Cascading speciation is predicted to occur when multiple interacting species diverge in parallel as a result of divergence in one species promoting adaptive differentiation in other species. However, there are few examples where ecological interactions among taxa have been shown to result in speciation that cascades across multiple trophic levels. Here, we test for cascading speciation occurring among the western pine beetle (Dendroctonus brevicomis), its primary host tree (Pinus ponderosa), and the beetle's fungal mutualists (Ceratocystiopsis brevicomi and Entomocorticium sp. B). We assembled genomes for the beetle and a fungal symbiont and then generated reduced representation genomic data (RADseq) from range-wide samples of these three interacting species. Combined with published data for the host tree, we present clear evidence that the tree, the beetle, and the fungal symbionts are all genetically structured into at least two distinct groups that have strongly codiverged with geographical isolation. We then combine our genomic results with diverse population and laboratory-based data to show evidence for reproductive isolation at each level of the cascade and for coevolution of both antagonistic and mutualistic species interactions within this complex network.

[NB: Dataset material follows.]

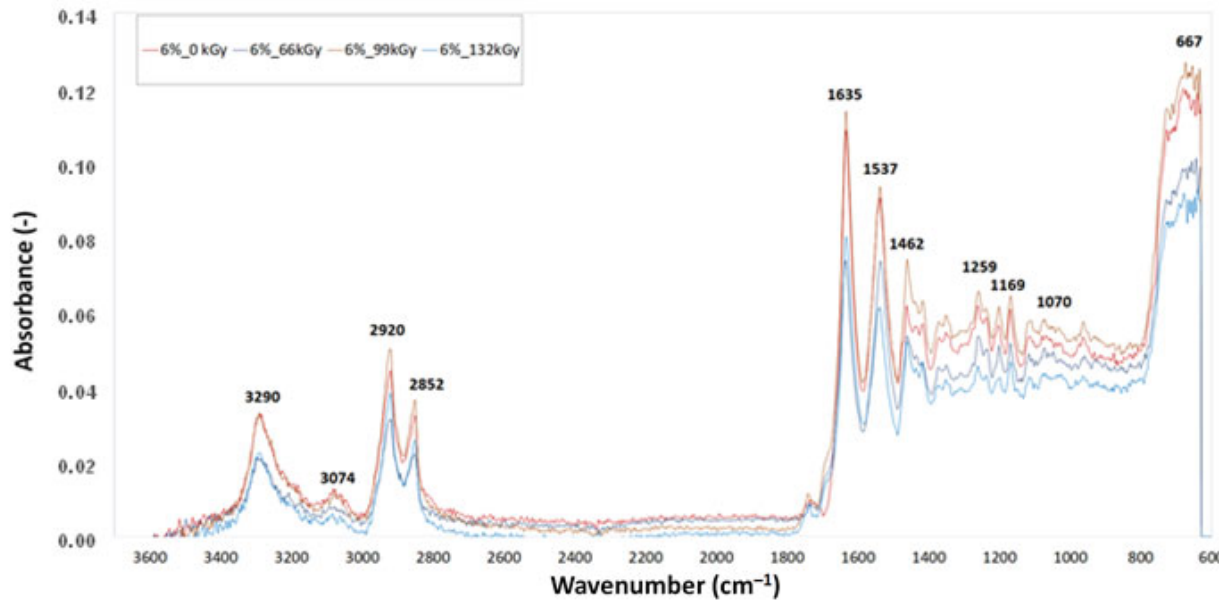
Figure 13. Fourier ‐ transform infrared spectroscopy of sample D. Figure 13. Fourier-transform infrared spectroscopy of sample D. Table 4. Values of absorbance at wavenumber 1736 cm − 1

Keywords: coevolution; diversification; ectosymbiosis; mutualism; symbiosis.

Figure 1.

The ponderosa pine–western pine beetle–fungal symbiont interaction. (a) Ponderosa pine is an iconic tree widely distributed across the western USA. The western pine beetle kills ponderosa pine by constructing tunnels and reproducing in the phloem and bark. After successful tree colonization and inoculation of fungal symbionts, developing larvae leave the phloem and tunnel into the nutrient-poor outer bark where they feed heavily on symbiotic fungi that provide critical nutrients to the developing insect [16]. (b) The beetle–fungal symbiosis is maintained via an exoskeletal structure in the female (mycangium; its location highlighted with an ellipse) that harbours glands and excretes unknown substances thought to nurture and promote specificity [16]. After pupation, adult beetles incorporate spores into the mycangium for transport to the next host tree. (c) Shown is a scanning electron microscope image (see the electronic supplemental material, figure S1 for additional images) of symbiotic fungi and spores lining the pupal chamber. (d) Schematic of the complexity of the tree–beetle–fungi interaction. Arrow widths scaled to represent the strength of the interaction.

Figure 2.

Geographical distribution and codifferentiation in the tree–beetle–fungi system. (a) Ponderosa pine comprised two subspecies (var. ponderosa and var. scopulorum) thought to have formed in isolation in southern refugia during the Pleistocene. The distribution of the beetle currently follows its primary host tree, except where absent in the central and northern portion of the P. ponderosa var. scopulorum range. The northern range limits of the beetle (and fungi) in the var. scopulorum range is broadly coincident with a shift in tree defensive monoterpenes [26]. Tree, beetle and fungal collection locations are shown, and when present at a location, are represented in the pie chart. (b) Structure and Admixture results for the tree, beetle and two symbiotic fungi and the posterior probability of assignment for each individual (vertical bar) to the optimal number of genetic clusters (K) for each species.

Figure 3.

Fine-scale population structuring and relationships among sites. Results of PCA for the (a) tree, (b) beetle and symbiotic, (c) ascomycete and (d) basidiomycete. Highlighted in green are West sites, and in blue are East sites. Colours correspond to those used in figure 2b. Dense clusters of points are highlighted in boxes and expanded in the bottom right.

Figure 4.

Phylogenetic relationships among individuals. Rooted maximum-likelihood trees (RAxML, GTR+ gamma) for the (a) basidiomycete, (b) beetle and (c) ascomycete. For the beetle, only the most closely related outgroup (D. approximatus) is shown (see the electronic supplementary material, figure S4). Bootstrap support and the associated internode certainty (BS/IC/ICA) are shown at important locations in each tree. A total of 315 655, 2 901 196 and 2 926 074 bp of genomic sequence (both variant and invariant positions) was used to infer the relationships among the basidiomycete, beetle and ascomycete individuals, respectively. An important location of the ascomycete tree (c) is expanded to the right.

Figure 5.

Model for cascading speciation in the ponderosa pine–western pine beetle–fungal symbiont system. Ancestors (black) were subdivided over time into geographically isolated populations. In isolation, strong antagonistic and mutualistic interactions occurred among partners and pushed species along unique evolutionary trajectories resulting in differentiated and unique tree–beetle–fungi systems (blue and green). An additional speciation event occurred in West basidiomycetes (light green and dark green). Levels of divergence among partners ultimately leads to heightened reproductive isolation because mismatched interspecific interactions break down the interaction network.